- [Records]:
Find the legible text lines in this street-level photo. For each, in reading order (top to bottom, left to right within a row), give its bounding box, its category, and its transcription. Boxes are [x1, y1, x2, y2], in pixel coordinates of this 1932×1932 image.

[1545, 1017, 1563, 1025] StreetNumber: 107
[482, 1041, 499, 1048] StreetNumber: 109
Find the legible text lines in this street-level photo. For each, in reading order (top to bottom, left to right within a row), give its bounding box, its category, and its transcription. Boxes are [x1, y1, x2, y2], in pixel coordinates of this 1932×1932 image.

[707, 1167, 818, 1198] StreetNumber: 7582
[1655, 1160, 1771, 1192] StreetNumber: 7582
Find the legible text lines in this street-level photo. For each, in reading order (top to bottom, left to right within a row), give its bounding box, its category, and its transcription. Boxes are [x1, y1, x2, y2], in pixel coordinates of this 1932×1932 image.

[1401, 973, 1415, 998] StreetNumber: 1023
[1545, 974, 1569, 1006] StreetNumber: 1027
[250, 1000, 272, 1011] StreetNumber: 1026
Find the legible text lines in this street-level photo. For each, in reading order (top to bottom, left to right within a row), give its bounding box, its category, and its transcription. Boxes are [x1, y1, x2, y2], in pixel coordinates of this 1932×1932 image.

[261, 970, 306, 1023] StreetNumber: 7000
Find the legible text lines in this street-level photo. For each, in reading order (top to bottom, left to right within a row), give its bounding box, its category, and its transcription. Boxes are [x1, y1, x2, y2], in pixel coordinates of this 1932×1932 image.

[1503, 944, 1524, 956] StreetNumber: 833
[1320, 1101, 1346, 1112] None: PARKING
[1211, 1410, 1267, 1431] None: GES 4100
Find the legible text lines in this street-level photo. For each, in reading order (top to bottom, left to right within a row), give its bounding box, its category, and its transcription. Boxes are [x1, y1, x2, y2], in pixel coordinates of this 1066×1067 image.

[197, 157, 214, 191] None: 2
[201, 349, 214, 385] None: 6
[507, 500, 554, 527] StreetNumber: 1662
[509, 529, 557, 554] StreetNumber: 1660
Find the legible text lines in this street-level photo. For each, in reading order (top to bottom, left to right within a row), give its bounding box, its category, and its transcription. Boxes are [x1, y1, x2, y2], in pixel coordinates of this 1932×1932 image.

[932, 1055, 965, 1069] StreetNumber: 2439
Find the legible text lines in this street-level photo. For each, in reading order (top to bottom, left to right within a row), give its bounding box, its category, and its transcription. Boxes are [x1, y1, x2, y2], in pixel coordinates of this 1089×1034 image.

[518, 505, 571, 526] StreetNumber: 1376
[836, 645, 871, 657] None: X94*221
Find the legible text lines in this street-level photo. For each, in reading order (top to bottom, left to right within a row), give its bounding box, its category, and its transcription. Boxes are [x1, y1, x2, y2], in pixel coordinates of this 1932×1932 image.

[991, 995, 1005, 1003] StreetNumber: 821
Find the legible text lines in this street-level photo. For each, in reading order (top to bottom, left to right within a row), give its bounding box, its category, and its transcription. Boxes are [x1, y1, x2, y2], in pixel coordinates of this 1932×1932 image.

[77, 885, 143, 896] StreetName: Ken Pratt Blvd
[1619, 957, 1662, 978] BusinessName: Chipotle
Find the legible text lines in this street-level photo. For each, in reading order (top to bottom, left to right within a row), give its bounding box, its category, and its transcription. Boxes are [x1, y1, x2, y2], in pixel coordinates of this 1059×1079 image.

- [Given problem]: Please rewrite every one of the records above with "legible" replaced by "readable" and everything else left unchanged.

- [The reply]:
Find the readable text lines in this street-level photo. For each, in reading order (top to bottom, left to right within a row), give its bounding box, its category, and its transcription. Boxes are [x1, y1, x2, y2], in pixel coordinates of this 1932×1932 image.

[1545, 1017, 1563, 1025] StreetNumber: 107
[482, 1041, 499, 1048] StreetNumber: 109
Find the readable text lines in this street-level photo. For each, in reading order (top to bottom, left to right within a row), give its bounding box, its category, and its transcription. Boxes are [x1, y1, x2, y2], in pixel coordinates of this 1932×1932 image.

[707, 1167, 818, 1198] StreetNumber: 7582
[1655, 1160, 1771, 1192] StreetNumber: 7582
Find the readable text lines in this street-level photo. For each, in reading order (top to bottom, left to right within a row), give its bounding box, its category, and its transcription. Boxes are [x1, y1, x2, y2], in pixel coordinates of this 1932×1932 image.

[1401, 973, 1415, 998] StreetNumber: 1023
[1545, 974, 1569, 1006] StreetNumber: 1027
[250, 1000, 272, 1011] StreetNumber: 1026
Find the readable text lines in this street-level photo. For each, in reading order (top to bottom, left to right within a row), give its bounding box, its category, and its transcription. Boxes are [x1, y1, x2, y2], in pixel coordinates of this 1932×1932 image.

[261, 970, 306, 1023] StreetNumber: 7000
Find the readable text lines in this street-level photo. For each, in reading order (top to bottom, left to right within a row), give its bounding box, its category, and its transcription. Boxes are [x1, y1, x2, y2], in pixel coordinates of this 1932×1932 image.

[1503, 944, 1524, 956] StreetNumber: 833
[1320, 1101, 1346, 1112] None: PARKING
[1211, 1410, 1267, 1431] None: GES 4100
Find the readable text lines in this street-level photo. For each, in reading order (top to bottom, left to right within a row), give its bounding box, its category, and its transcription. Boxes are [x1, y1, x2, y2], in pixel coordinates of this 1066×1067 image.

[197, 157, 214, 191] None: 2
[201, 349, 214, 385] None: 6
[507, 500, 554, 527] StreetNumber: 1662
[509, 529, 557, 554] StreetNumber: 1660
Find the readable text lines in this street-level photo. For each, in reading order (top to bottom, left to right within a row), give its bounding box, its category, and its transcription. Boxes are [x1, y1, x2, y2], in pixel coordinates of this 1932×1932 image.

[932, 1055, 965, 1069] StreetNumber: 2439
Find the readable text lines in this street-level photo. For each, in reading order (top to bottom, left to right within a row), give its bounding box, its category, and its transcription. Boxes are [x1, y1, x2, y2], in pixel coordinates of this 1089×1034 image.

[518, 505, 571, 526] StreetNumber: 1376
[836, 645, 871, 657] None: X94*221
Find the readable text lines in this street-level photo. For each, in reading order (top to bottom, left to right within a row), give its bounding box, its category, and its transcription. Boxes are [x1, y1, x2, y2], in pixel coordinates of this 1932×1932 image.

[991, 995, 1005, 1003] StreetNumber: 821
Find the readable text lines in this street-level photo. For each, in reading order (top to bottom, left to right within a row), give its bounding box, its category, and its transcription. Boxes are [x1, y1, x2, y2], in pixel coordinates of this 1932×1932 image.

[77, 885, 143, 896] StreetName: Ken Pratt Blvd
[1619, 957, 1662, 978] BusinessName: Chipotle
Find the readable text lines in this street-level photo. For each, in reading order (top to bottom, left to right within a row), give its bounding box, its category, and its transcription. Boxes are [x1, y1, x2, y2], in pixel coordinates of this 1059×1079 image.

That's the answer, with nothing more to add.